Kat has held it together on the taxi ride from Patrick's apartment to the airport. She has kept her emotions in check for the long hours she spent on the plane, only allowing herself to think of her father. She has left behind all—okay, most—thoughts of him behind when she arrives at the place where those feelings first began.
But now, as she looks up at the eyes of her sister—the one who differed so much from her, the who didn't seem to see the world like she did, the one who is here now to say, I understand—and suddenly, the words are pouring out of Kat's mouth like bulleting rain. Fast and furious and full of disorienting meaning.
When she is out of words—unknown truths and half-hearted excuses and frantic explanations—she waits for her sister's response. Bianca's eyes are hard-edged, on the road, as she says, "I don't see the problem."
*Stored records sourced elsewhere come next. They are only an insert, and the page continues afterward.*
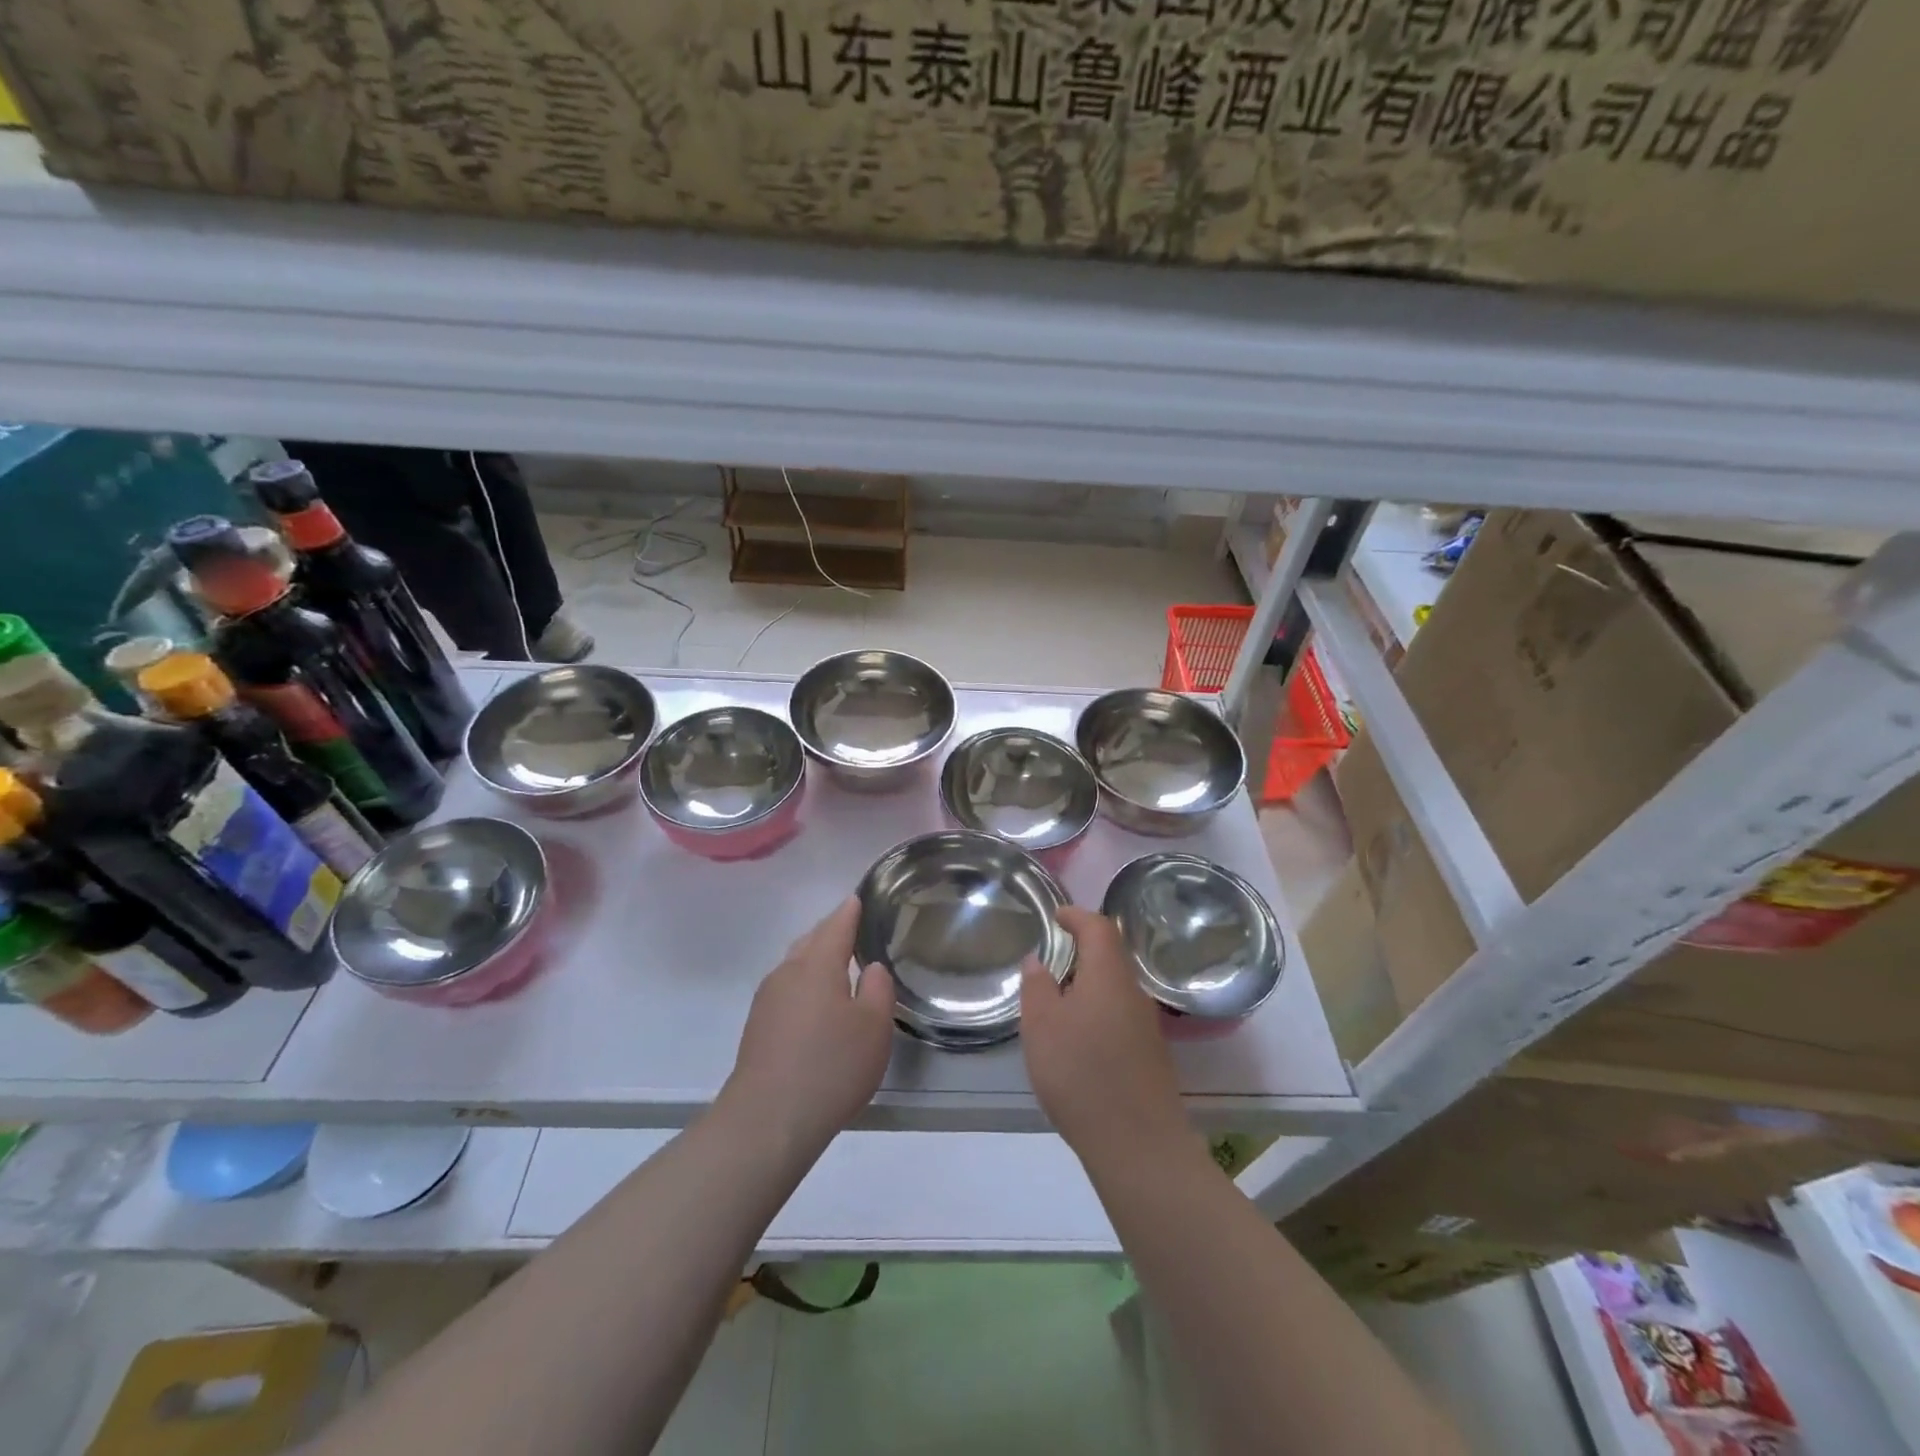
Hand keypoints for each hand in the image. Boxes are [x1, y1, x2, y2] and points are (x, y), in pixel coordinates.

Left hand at [722, 898, 894, 1154]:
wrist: (768, 1119)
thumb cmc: (831, 1066)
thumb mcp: (873, 1027)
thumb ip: (877, 990)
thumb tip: (870, 968)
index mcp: (817, 964)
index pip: (836, 925)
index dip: (850, 911)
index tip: (858, 898)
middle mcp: (787, 972)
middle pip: (811, 940)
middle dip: (830, 931)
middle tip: (852, 928)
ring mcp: (767, 999)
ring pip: (795, 964)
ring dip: (815, 958)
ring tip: (837, 964)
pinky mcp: (758, 1026)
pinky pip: (786, 989)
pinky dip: (804, 983)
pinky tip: (815, 1003)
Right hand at [1020, 906, 1188, 1162]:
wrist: (1139, 1146)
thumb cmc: (1081, 1074)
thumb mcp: (1042, 1026)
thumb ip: (1038, 987)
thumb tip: (1038, 961)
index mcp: (1109, 976)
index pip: (1099, 928)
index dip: (1077, 916)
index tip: (1057, 916)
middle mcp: (1134, 993)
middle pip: (1111, 957)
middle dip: (1082, 951)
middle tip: (1051, 958)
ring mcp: (1147, 1026)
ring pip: (1116, 989)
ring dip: (1089, 984)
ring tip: (1058, 999)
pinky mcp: (1150, 1055)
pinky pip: (1120, 1016)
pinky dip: (1098, 1011)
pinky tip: (1079, 1038)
Kat blinks, disbelieving her ears. "Were you not listening to a word I was saying?"
"Oh, I was listening," Bianca insists, making a left to their community. She hastily puts the car in park in front of the house. "Look, Kat. I know it's been six years. I know he's hurt you. But God, you could have run into anyone in the biggest city in this country, at some retro bar downtown. But you ran into him. Doesn't that mean something? That's, like, fate!"
"Oh my god," Kat says, rolling her eyes, "are you seriously still stuck in your fairytale? My life's not like yours, Bianca. I won't find Prince Charming and get married and live in a picket-fenced house or drive a white horse Prius! He walked away from me. It's not like we can just pick it up where we left off—which was, may I remind you, screaming at each other on this very lawn!"
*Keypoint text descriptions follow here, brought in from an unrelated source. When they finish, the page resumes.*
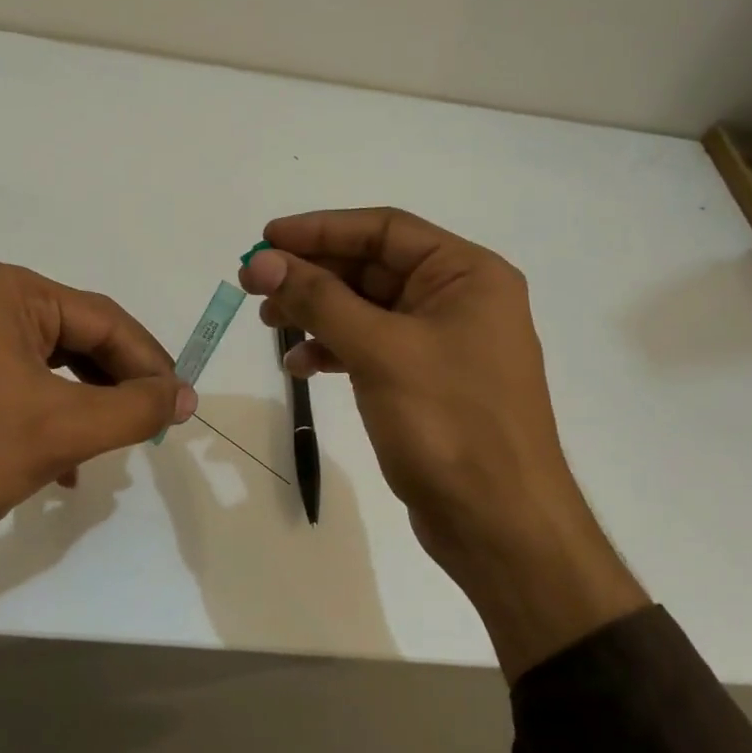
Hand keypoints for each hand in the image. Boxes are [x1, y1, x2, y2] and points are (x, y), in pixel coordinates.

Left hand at [0, 260, 196, 617]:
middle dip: (117, 387)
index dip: (150, 364)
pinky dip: (50, 421)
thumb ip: (134, 408)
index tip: (181, 409)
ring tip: (111, 449)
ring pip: (51, 369)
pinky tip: (62, 467)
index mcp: (9, 291)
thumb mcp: (59, 430)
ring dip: (87, 409)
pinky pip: (20, 388)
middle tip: (150, 427)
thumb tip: (187, 395)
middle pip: (79, 340)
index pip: (105, 320)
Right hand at [239, 209, 644, 677]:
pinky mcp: (425, 383)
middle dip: (313, 273)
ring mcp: (442, 344)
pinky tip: (299, 365)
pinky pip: (371, 349)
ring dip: (317, 311)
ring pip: (367, 310)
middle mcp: (458, 299)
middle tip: (253, 283)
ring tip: (267, 321)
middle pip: (372, 268)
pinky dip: (334, 351)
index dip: (321, 230)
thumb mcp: (380, 351)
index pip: (385, 230)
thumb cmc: (449, 423)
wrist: (498, 523)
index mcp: (467, 274)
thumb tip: (264, 263)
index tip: (266, 240)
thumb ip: (319, 300)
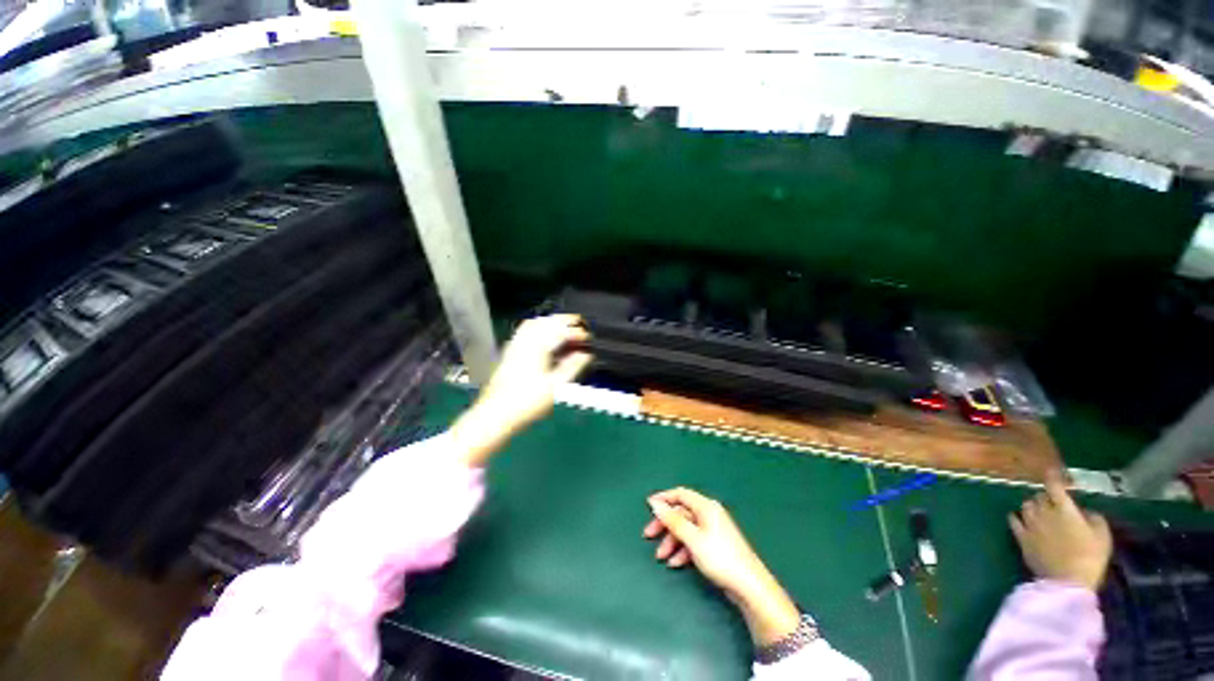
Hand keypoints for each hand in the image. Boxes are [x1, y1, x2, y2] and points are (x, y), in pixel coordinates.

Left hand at [451, 315, 590, 466]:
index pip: (561, 331)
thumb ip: (573, 367)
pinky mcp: (509, 352)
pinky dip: (538, 328)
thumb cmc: (529, 401)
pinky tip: (543, 338)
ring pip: (535, 323)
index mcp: (538, 347)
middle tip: (579, 324)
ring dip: (551, 322)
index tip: (589, 339)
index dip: (577, 333)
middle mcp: (525, 340)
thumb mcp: (557, 386)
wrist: (496, 414)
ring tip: (563, 328)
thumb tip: (586, 354)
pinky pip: (525, 331)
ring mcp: (515, 345)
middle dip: (565, 320)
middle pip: (547, 321)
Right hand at [644, 488, 800, 645]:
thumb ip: (672, 520)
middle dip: (665, 524)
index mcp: (705, 506)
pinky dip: (683, 550)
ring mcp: (712, 530)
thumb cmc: (719, 557)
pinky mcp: (714, 545)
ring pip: (686, 529)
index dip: (663, 498)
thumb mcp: (692, 538)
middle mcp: (709, 514)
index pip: (680, 494)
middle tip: (648, 535)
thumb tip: (655, 503)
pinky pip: (694, 541)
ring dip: (672, 541)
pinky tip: (675, 563)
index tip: (647, 506)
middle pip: (681, 513)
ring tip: (661, 557)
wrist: (748, 586)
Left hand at [1009, 470, 1112, 591]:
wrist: (1068, 581)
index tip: (1053, 472)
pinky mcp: (1021, 537)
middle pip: (1040, 496)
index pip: (1054, 486)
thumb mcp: (1102, 535)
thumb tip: (1084, 512)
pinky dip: (1016, 516)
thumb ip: (1094, 518)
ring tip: (1041, 512)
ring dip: (1033, 506)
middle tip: (1054, 503)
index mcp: (1065, 509)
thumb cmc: (1090, 557)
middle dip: (1046, 497)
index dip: (1053, 477)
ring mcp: (1030, 525)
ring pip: (1026, 506)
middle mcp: (1044, 512)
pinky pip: (1013, 520)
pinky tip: (1019, 517)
Bianca regards her sister calmly. How could Kat still be so blind, after all these years? "I realized Cameron was who I wanted to be with because I knew I wasn't happy with anyone else. You and Patrick had something special—you still do, by the looks of it. Maybe you can't pick up where you left off, but it's not too late to start over."
"It's not that easy."
"It's not supposed to be," Bianca says softly. "Look, all I'm saying is, you found each other. Don't walk away again."
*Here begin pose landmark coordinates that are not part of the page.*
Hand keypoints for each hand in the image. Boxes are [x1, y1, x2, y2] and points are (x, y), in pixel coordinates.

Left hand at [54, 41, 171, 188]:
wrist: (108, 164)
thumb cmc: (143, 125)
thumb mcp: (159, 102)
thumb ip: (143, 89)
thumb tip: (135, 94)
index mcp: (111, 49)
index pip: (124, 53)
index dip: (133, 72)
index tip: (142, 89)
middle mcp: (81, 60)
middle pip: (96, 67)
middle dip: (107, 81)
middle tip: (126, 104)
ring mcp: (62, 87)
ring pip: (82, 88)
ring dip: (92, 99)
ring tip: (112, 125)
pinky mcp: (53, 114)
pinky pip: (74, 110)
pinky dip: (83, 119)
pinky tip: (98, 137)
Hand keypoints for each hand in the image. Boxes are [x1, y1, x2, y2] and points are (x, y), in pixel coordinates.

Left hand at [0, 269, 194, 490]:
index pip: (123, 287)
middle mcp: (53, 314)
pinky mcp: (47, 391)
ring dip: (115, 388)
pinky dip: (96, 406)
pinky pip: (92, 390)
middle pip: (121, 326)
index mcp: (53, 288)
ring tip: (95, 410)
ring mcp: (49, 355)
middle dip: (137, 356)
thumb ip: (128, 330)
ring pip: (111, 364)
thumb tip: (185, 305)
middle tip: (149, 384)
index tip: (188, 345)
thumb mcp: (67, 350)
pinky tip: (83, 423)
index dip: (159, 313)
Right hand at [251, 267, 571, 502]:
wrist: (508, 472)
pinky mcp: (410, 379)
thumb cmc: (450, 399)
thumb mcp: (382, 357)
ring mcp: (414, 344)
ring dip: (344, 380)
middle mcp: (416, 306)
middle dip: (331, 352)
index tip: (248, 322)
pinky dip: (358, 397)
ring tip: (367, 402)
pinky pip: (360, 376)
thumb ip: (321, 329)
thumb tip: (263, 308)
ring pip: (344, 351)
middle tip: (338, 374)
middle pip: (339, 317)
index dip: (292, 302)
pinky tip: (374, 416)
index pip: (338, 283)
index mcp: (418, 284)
Kat is quiet, and as Bianca twists the engine off, the silence is suddenly excruciating—cutting through Kat's emotions like a knife.
It used to scare her to know that someone knew her the way he did.
He knew every curve of her body and the feel of her lips when he kissed her goodnight. He knew that her tickle spot is right at the middle of her feet, and that the pattern of tiny birthmarks on her left shoulder shaped exactly like the Orion constellation. He knew that she slept with her limbs curled, her hand on her heart, for the many times he had tried to envelope her.
But it had been the little, subtle things that scared the shit out of her; the ones she didn't even notice about herself. Like when he knew exactly what to say during an argument to truly set her off. Or when she'd hear his motorcycle gunning outside her window, at the exact moments she so desperately wanted to escape. Or when, after they made love, he'd squeeze her hand tight—a reaffirmation that he wouldn't be leaving, because he knew that was exactly what she feared.
Now, she realizes, these things are what she longs for the most.